(Provided data Opens)

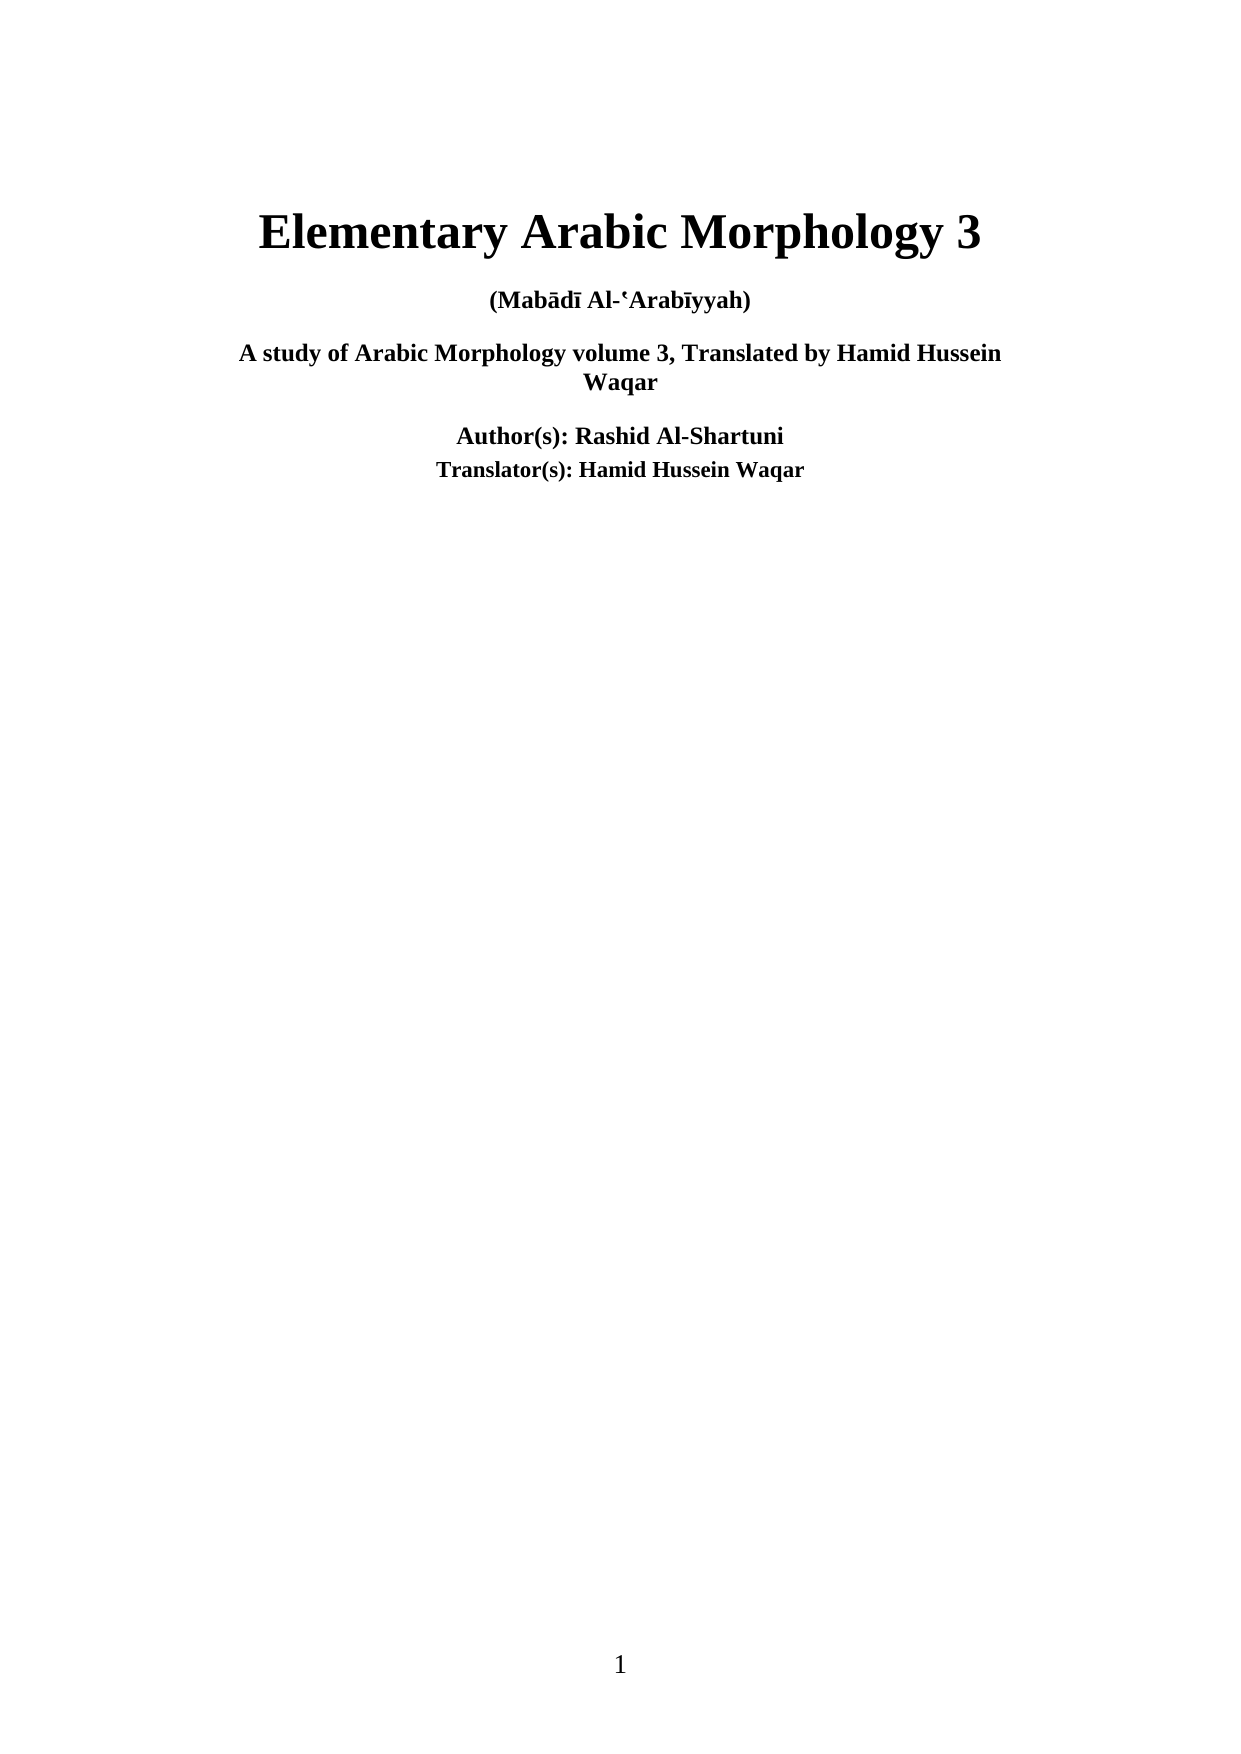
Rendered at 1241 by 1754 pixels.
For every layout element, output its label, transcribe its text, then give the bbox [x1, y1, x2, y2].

text Translator(s): Hamid Hussein Waqar [236, 456, 1004, 482]
text A study of Arabic Morphology volume 3, Translated by Hamid Hussein Waqar [236, 338, 1004, 396]
text Author(s): Rashid Al-Shartuni [236, 421, 1004, 450]
text Elementary Arabic Morphology 3 [236, 202, 1004, 260]
text (Mabādī Al-‛Arabīyyah) [236, 285, 1004, 313]
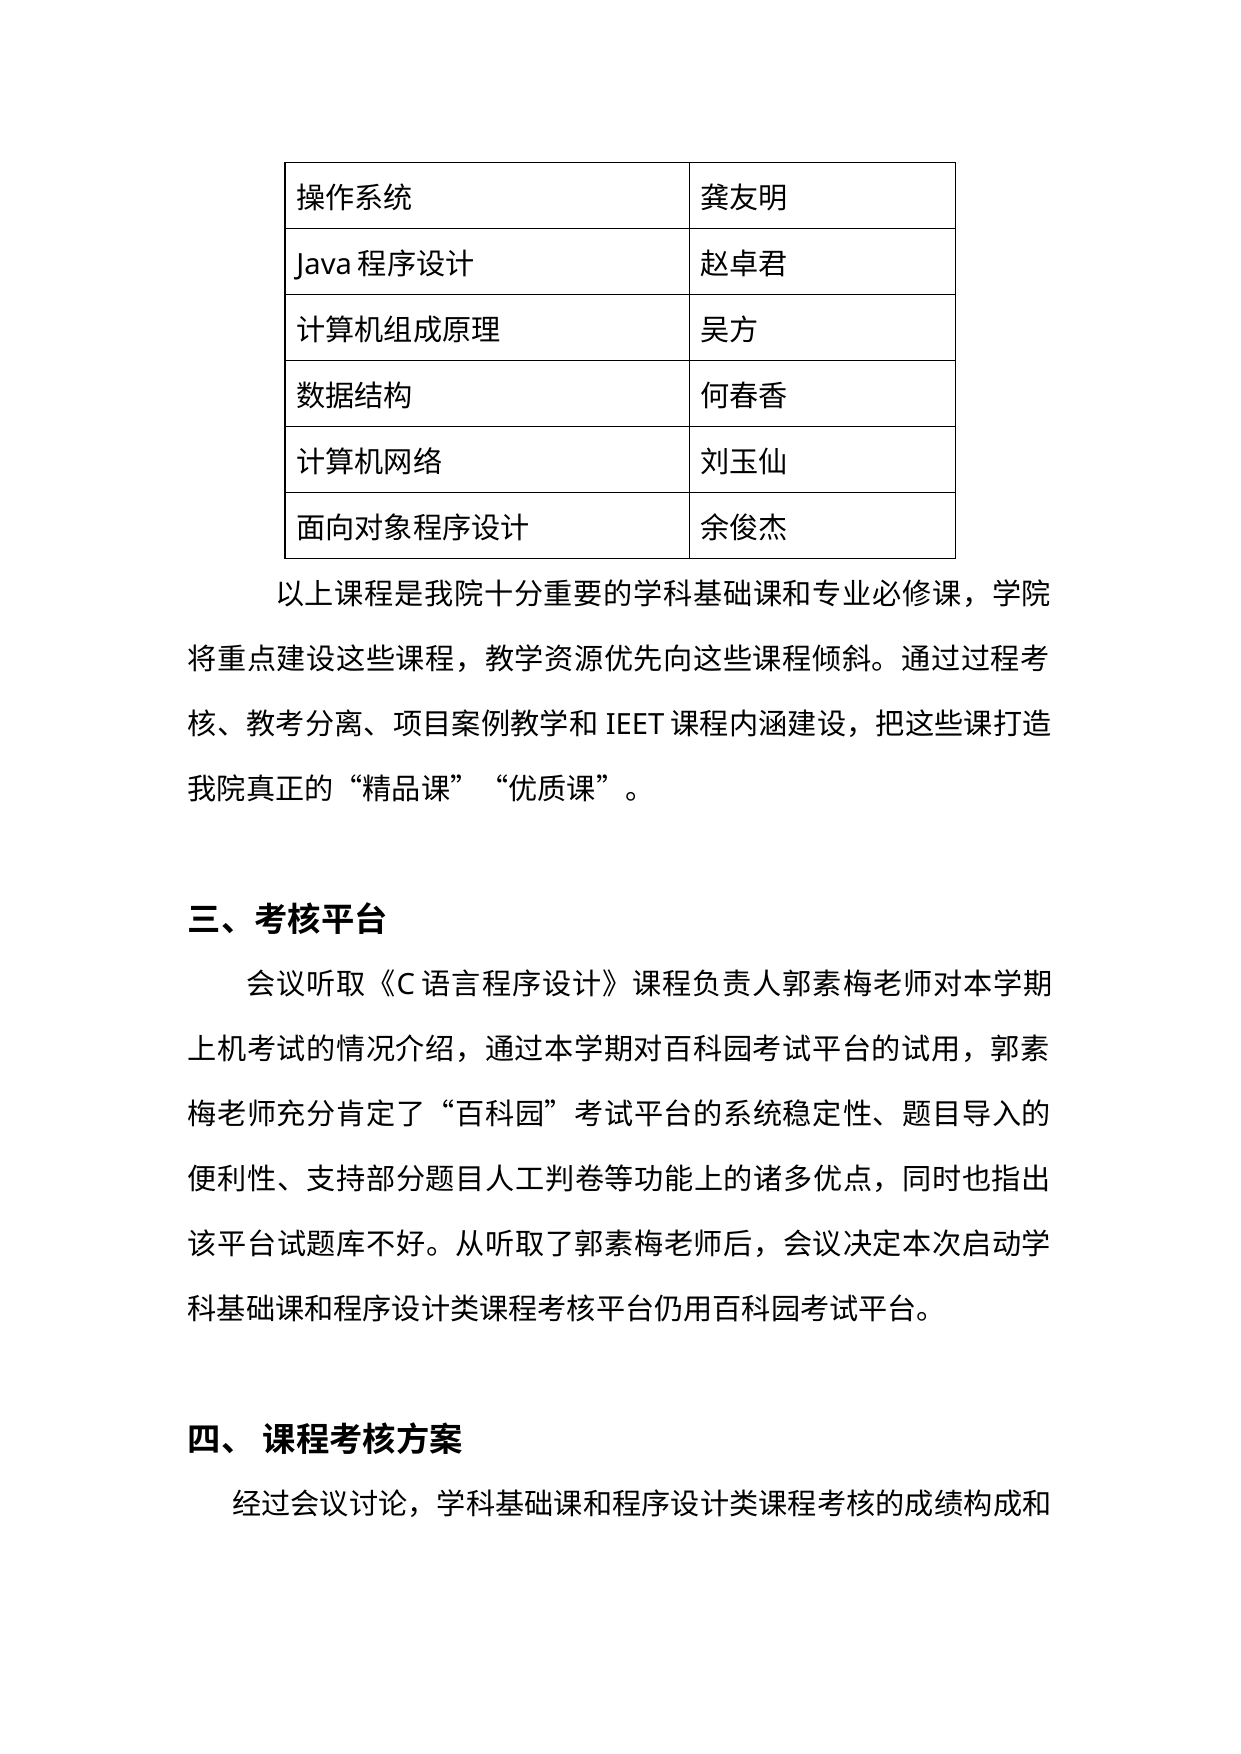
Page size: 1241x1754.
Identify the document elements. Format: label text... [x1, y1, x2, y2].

table_cell 面向对象程序设计 [286, 493, 689, 558]
table_cell 龚友明 [690, 163, 955, 228]
table_cell 刘玉仙 [690, 427, 955, 492]
table_cell 吴方 [690, 295, 955, 360]
list 课程考核方案 [187, 1404, 1053, 1469]
text 以上课程是我院十分重要的学科基础课和专业必修课，学院将重点建设这些课程，教学资源优先向这些课程倾斜。通过过程考核、教考分离、项目案例教学和IEET课程内涵建设，把这些课打造我院真正的“精品课”“优质课”。 [187, 559, 1053, 819]
list 会议听取《C语言程序设计》课程负责人郭素梅老师对本学期上机考试的情况介绍，通过本学期对百科园考试平台的试用，郭素梅老师充分肯定了“百科园”考试平台的系统稳定性、题目导入的便利性、支持部分题目人工判卷等功能上的诸多优点，同时也指出该平台试题库不好。从听取了郭素梅老师后，会议决定本次启动学科基础课和程序设计类课程考核平台仍用百科园考试平台。 [187, 949, 1053, 1339]
table_cell 计算机网络 [286, 427, 689, 492]
table_cell 何春香 [690, 361, 955, 426]
table_cell 计算机组成原理 [286, 295, 689, 360]
text 三、考核平台 [187, 884, 1053, 949]
table_cell 赵卓君 [690, 229, 955, 294]
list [187, 1469, 1053, 1534]
table_cell 操作系统 [286, 163, 689, 228]
table_cell Java程序设计 [286, 229, 689, 294]
table_cell 数据结构 [286, 361, 689, 426]
table_cell 余俊杰 [690, 493, 955, 558]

(Provided data Closes)

● **The task**
Since the copy must exclude the pictures, transcribe only the text of the records, word for word.

● **Written reply**
Rendered at 1241 by 1754 pixels.
For every layout element, output its label, transcribe its text, then give the bbox [x1, y1, x2, y2].

text Translator(s): Hamid Hussein Waqar [236, 456, 1004, 482]
text A study of Arabic Morphology volume 3, Translated by Hamid Hussein Waqar [236, 338, 1004, 396]
text Author(s): Rashid Al-Shartuni [236, 421, 1004, 450]
text Elementary Arabic Morphology 3 [236, 202, 1004, 260]
text (Mabādī Al-‛Arabīyyah) [236, 285, 1004, 313]
Page size: 1241x1754.
Identify the document elements. Format: label text... [x1, y1, x2, y2].

table_cell 面向对象程序设计 [286, 493, 689, 558]
table_cell 龚友明 [690, 163, 955, 228]
table_cell 刘玉仙 [690, 427, 955, 492]
table_cell 吴方 [690, 295, 955, 360]
list 课程考核方案 [187, 1404, 1053, 1469]
text 以上课程是我院十分重要的学科基础课和专业必修课，学院将重点建设这些课程，教学资源优先向这些课程倾斜。通过过程考核、教考分离、项目案例教学和IEET课程内涵建设，把这些课打造我院真正的“精品课”“优质课”。 [187, 559, 1053, 819]
list 会议听取《C语言程序设计》课程负责人郭素梅老师对本学期上机考试的情况介绍，通过本学期对百科园考试平台的试用，郭素梅老师充分肯定了“百科园”考试平台的系统稳定性、题目导入的便利性、支持部分题目人工判卷等功能上的诸多优点，同时也指出该平台试题库不好。从听取了郭素梅老师后，会议决定本次启动学科基础课和程序设计类课程考核平台仍用百科园考试平台。 [187, 949, 1053, 1339]
table_cell 计算机网络 [286, 427, 689, 492]
table_cell 何春香 [690, 361, 955, 426]
table_cell 计算机组成原理 [286, 295, 689, 360]
text 三、考核平台 [187, 884, 1053, 949]
table_cell 赵卓君 [690, 229, 955, 294]
list [187, 1469, 1053, 1534]
table_cell 操作系统 [286, 163, 689, 228]
table_cell Java程序设计 [286, 229, 689, 294]
table_cell 数据结构 [286, 361, 689, 426]
table_cell 余俊杰 [690, 493, 955, 558]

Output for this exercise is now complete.